Give the records once more, exactly as they stand.

▶ [SUPPLIED RECORDS]
-*-
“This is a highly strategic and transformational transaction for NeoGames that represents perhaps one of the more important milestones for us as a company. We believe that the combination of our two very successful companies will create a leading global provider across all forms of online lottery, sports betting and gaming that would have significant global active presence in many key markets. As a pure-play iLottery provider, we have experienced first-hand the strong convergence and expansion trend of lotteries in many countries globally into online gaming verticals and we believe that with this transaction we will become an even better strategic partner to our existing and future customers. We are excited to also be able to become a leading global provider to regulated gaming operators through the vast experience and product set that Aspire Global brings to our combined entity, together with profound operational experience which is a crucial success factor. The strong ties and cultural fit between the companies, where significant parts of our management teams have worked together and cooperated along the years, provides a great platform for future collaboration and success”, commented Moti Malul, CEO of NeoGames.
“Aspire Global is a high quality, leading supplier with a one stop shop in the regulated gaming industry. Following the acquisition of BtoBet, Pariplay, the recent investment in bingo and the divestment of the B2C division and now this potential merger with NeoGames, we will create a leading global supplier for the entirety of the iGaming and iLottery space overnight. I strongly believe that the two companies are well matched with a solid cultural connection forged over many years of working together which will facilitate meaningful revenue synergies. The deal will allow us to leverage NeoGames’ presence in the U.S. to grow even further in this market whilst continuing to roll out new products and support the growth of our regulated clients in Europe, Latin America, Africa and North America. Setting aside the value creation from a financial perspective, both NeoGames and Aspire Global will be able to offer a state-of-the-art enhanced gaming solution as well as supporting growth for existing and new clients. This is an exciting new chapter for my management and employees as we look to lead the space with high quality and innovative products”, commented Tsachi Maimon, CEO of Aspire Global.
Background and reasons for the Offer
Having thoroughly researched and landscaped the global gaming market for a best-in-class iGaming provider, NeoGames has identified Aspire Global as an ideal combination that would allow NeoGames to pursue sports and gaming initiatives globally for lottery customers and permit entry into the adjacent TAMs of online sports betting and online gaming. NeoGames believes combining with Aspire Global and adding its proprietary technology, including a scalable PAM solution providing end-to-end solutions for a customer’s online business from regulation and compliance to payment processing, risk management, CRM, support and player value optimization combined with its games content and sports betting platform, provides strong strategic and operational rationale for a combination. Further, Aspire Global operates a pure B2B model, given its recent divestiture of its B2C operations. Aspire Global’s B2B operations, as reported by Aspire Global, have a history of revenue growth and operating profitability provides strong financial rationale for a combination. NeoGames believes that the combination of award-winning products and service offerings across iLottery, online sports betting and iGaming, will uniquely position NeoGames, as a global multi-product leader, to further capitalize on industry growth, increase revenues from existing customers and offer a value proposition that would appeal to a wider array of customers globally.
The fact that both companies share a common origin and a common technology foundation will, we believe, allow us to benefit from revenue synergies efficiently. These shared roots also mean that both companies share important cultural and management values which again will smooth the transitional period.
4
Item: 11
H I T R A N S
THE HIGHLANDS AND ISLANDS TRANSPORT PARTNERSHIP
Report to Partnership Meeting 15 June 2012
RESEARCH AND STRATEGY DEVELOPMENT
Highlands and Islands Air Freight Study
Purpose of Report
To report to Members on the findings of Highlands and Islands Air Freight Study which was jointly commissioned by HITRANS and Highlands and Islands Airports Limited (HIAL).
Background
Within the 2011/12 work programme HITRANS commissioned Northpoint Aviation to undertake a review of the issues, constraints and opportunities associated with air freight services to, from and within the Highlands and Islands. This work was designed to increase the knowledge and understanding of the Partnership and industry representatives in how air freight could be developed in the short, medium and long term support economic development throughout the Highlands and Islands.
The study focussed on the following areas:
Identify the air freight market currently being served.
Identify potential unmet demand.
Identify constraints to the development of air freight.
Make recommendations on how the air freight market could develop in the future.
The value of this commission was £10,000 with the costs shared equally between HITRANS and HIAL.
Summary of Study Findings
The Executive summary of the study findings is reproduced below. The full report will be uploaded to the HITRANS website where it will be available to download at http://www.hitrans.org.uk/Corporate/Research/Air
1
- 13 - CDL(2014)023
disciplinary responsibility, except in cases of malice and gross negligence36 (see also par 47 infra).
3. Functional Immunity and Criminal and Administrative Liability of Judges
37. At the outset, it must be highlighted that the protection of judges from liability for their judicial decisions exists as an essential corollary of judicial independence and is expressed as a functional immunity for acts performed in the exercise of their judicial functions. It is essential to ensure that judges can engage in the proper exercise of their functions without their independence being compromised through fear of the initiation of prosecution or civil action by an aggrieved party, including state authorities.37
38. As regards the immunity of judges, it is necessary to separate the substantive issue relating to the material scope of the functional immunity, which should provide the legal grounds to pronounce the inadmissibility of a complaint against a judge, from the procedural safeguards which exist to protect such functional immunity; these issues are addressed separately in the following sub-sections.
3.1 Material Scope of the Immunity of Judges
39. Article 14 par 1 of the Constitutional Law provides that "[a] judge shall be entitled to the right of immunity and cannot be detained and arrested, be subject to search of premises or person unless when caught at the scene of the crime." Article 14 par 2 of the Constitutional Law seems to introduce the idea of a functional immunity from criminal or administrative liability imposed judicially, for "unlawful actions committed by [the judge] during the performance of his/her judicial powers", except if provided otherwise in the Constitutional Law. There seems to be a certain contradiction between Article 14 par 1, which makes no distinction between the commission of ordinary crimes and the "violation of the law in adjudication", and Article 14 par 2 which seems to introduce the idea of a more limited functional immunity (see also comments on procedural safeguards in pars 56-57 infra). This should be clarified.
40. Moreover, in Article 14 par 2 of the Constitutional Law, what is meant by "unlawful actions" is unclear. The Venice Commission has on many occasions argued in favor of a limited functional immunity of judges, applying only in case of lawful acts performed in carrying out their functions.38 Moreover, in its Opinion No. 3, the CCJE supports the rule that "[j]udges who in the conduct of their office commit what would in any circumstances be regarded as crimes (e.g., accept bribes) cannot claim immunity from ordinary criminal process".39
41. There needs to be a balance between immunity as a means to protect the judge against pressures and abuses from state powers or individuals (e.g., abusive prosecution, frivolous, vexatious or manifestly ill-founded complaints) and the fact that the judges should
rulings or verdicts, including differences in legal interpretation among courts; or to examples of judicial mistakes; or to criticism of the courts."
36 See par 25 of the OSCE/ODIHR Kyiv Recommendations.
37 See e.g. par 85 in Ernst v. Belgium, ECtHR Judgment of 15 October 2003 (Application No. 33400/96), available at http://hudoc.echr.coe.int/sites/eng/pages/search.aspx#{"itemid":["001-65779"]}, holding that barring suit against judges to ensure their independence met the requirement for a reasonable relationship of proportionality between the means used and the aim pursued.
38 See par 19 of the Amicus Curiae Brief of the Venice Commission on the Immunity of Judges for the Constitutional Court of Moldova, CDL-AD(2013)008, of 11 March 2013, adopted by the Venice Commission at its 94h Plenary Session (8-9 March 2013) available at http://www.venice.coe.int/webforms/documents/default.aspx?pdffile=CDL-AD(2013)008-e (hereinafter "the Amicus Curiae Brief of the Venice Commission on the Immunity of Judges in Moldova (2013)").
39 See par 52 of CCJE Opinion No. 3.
-*-
▶ [ANSWER TO THE EXERCISE]
“This is a highly strategic and transformational transaction for NeoGames that represents perhaps one of the more important milestones for us as a company. We believe that the combination of our two very successful companies will create a leading global provider across all forms of online lottery, sports betting and gaming that would have significant global active presence in many key markets. As a pure-play iLottery provider, we have experienced first-hand the strong convergence and expansion trend of lotteries in many countries globally into online gaming verticals and we believe that with this transaction we will become an even better strategic partner to our existing and future customers. We are excited to also be able to become a leading global provider to regulated gaming operators through the vast experience and product set that Aspire Global brings to our combined entity, together with profound operational experience which is a crucial success factor. The strong ties and cultural fit between the companies, where significant parts of our management teams have worked together and cooperated along the years, provides a great platform for future collaboration and success”, commented Moti Malul, CEO of NeoGames.
“Aspire Global is a high quality, leading supplier with a one stop shop in the regulated gaming industry. Following the acquisition of BtoBet, Pariplay, the recent investment in bingo and the divestment of the B2C division and now this potential merger with NeoGames, we will create a leading global supplier for the entirety of the iGaming and iLottery space overnight. I strongly believe that the two companies are well matched with a solid cultural connection forged over many years of working together which will facilitate meaningful revenue synergies. The deal will allow us to leverage NeoGames’ presence in the U.S. to grow even further in this market whilst continuing to roll out new products and support the growth of our regulated clients in Europe, Latin America, Africa and North America. Setting aside the value creation from a financial perspective, both NeoGames and Aspire Global will be able to offer a state-of-the-art enhanced gaming solution as well as supporting growth for existing and new clients. This is an exciting new chapter for my management and employees as we look to lead the space with high quality and innovative products”, commented Tsachi Maimon, CEO of Aspire Global.
Background and reasons for the Offer
Having thoroughly researched and landscaped the global gaming market for a best-in-class iGaming provider, NeoGames has identified Aspire Global as an ideal combination that would allow NeoGames to pursue sports and gaming initiatives globally for lottery customers and permit entry into the adjacent TAMs of online sports betting and online gaming. NeoGames believes combining with Aspire Global and adding its proprietary technology, including a scalable PAM solution providing end-to-end solutions for a customer’s online business from regulation and compliance to payment processing, risk management, CRM, support and player value optimization combined with its games content and sports betting platform, provides strong strategic and operational rationale for a combination. Further, Aspire Global operates a pure B2B model, given its recent divestiture of its B2C operations. Aspire Global’s B2B operations, as reported by Aspire Global, have a history of revenue growth and operating profitability provides strong financial rationale for a combination. NeoGames believes that the combination of award-winning products and service offerings across iLottery, online sports betting and iGaming, will uniquely position NeoGames, as a global multi-product leader, to further capitalize on industry growth, increase revenues from existing customers and offer a value proposition that would appeal to a wider array of customers globally.
The fact that both companies share a common origin and a common technology foundation will, we believe, allow us to benefit from revenue synergies efficiently. These shared roots also mean that both companies share important cultural and management values which again will smooth the transitional period.
4
Item: 11
H I T R A N S
THE HIGHLANDS AND ISLANDS TRANSPORT PARTNERSHIP
Report to Partnership Meeting 15 June 2012
RESEARCH AND STRATEGY DEVELOPMENT
Highlands and Islands Air Freight Study
Purpose of Report
To report to Members on the findings of Highlands and Islands Air Freight Study which was jointly commissioned by HITRANS and Highlands and Islands Airports Limited (HIAL).
Background
Within the 2011/12 work programme HITRANS commissioned Northpoint Aviation to undertake a review of the issues, constraints and opportunities associated with air freight services to, from and within the Highlands and Islands. This work was designed to increase the knowledge and understanding of the Partnership and industry representatives in how air freight could be developed in the short, medium and long term support economic development throughout the Highlands and Islands.
The study focussed on the following areas:
Identify the air freight market currently being served.
Identify potential unmet demand.
Identify constraints to the development of air freight.
Make recommendations on how the air freight market could develop in the future.
The value of this commission was £10,000 with the costs shared equally between HITRANS and HIAL.
Summary of Study Findings
The Executive summary of the study findings is reproduced below. The full report will be uploaded to the HITRANS website where it will be available to download at http://www.hitrans.org.uk/Corporate/Research/Air
1
- 13 - CDL(2014)023
disciplinary responsibility, except in cases of malice and gross negligence36 (see also par 47 infra).
3. Functional Immunity and Criminal and Administrative Liability of Judges
37. At the outset, it must be highlighted that the protection of judges from liability for their judicial decisions exists as an essential corollary of judicial independence and is expressed as a functional immunity for acts performed in the exercise of their judicial functions. It is essential to ensure that judges can engage in the proper exercise of their functions without their independence being compromised through fear of the initiation of prosecution or civil action by an aggrieved party, including state authorities.37
38. As regards the immunity of judges, it is necessary to separate the substantive issue relating to the material scope of the functional immunity, which should provide the legal grounds to pronounce the inadmissibility of a complaint against a judge, from the procedural safeguards which exist to protect such functional immunity; these issues are addressed separately in the following sub-sections.
3.1 Material Scope of the Immunity of Judges
39. Article 14 par 1 of the Constitutional Law provides that "[a] judge shall be entitled to the right of immunity and cannot be detained and arrested, be subject to search of premises or person unless when caught at the scene of the crime." Article 14 par 2 of the Constitutional Law seems to introduce the idea of a functional immunity from criminal or administrative liability imposed judicially, for "unlawful actions committed by [the judge] during the performance of his/her judicial powers", except if provided otherwise in the Constitutional Law. There seems to be a certain contradiction between Article 14 par 1, which makes no distinction between the commission of ordinary crimes and the "violation of the law in adjudication", and Article 14 par 2 which seems to introduce the idea of a more limited functional immunity (see also comments on procedural safeguards in pars 56-57 infra). This should be clarified.
40. Moreover, in Article 14 par 2 of the Constitutional Law, what is meant by "unlawful actions" is unclear. The Venice Commission has on many occasions argued in favor of a limited functional immunity of judges, applying only in case of lawful acts performed in carrying out their functions.38 Moreover, in its Opinion No. 3, the CCJE supports the rule that "[j]udges who in the conduct of their office commit what would in any circumstances be regarded as crimes (e.g., accept bribes) cannot claim immunity from ordinary criminal process".39
41. There needs to be a balance between immunity as a means to protect the judge against pressures and abuses from state powers or individuals (e.g., abusive prosecution, frivolous, vexatious or manifestly ill-founded complaints) and the fact that the judges should
rulings or verdicts, including differences in legal interpretation among courts; or to examples of judicial mistakes; or to criticism of the courts."
36 See par 25 of the OSCE/ODIHR Kyiv Recommendations.
37 See e.g. par 85 in Ernst v. Belgium, ECtHR Judgment of 15 October 2003 (Application No. 33400/96), available at http://hudoc.echr.coe.int/sites/eng/pages/search.aspx#{"itemid":["001-65779"]}, holding that barring suit against judges to ensure their independence met the requirement for a reasonable relationship of proportionality between the means used and the aim pursued.
38 See par 19 of the Amicus Curiae Brief of the Venice Commission on the Immunity of Judges for the Constitutional Court of Moldova, CDL-AD(2013)008, of 11 March 2013, adopted by the Venice Commission at its 94h Plenary Session (8-9 March 2013) available at http://www.venice.coe.int/webforms/documents/default.aspx?pdffile=CDL-AD(2013)008-e (hereinafter "the Amicus Curiae Brief of the Venice Commission on the Immunity of Judges in Moldova (2013)").
39 See par 52 of CCJE Opinion No. 3.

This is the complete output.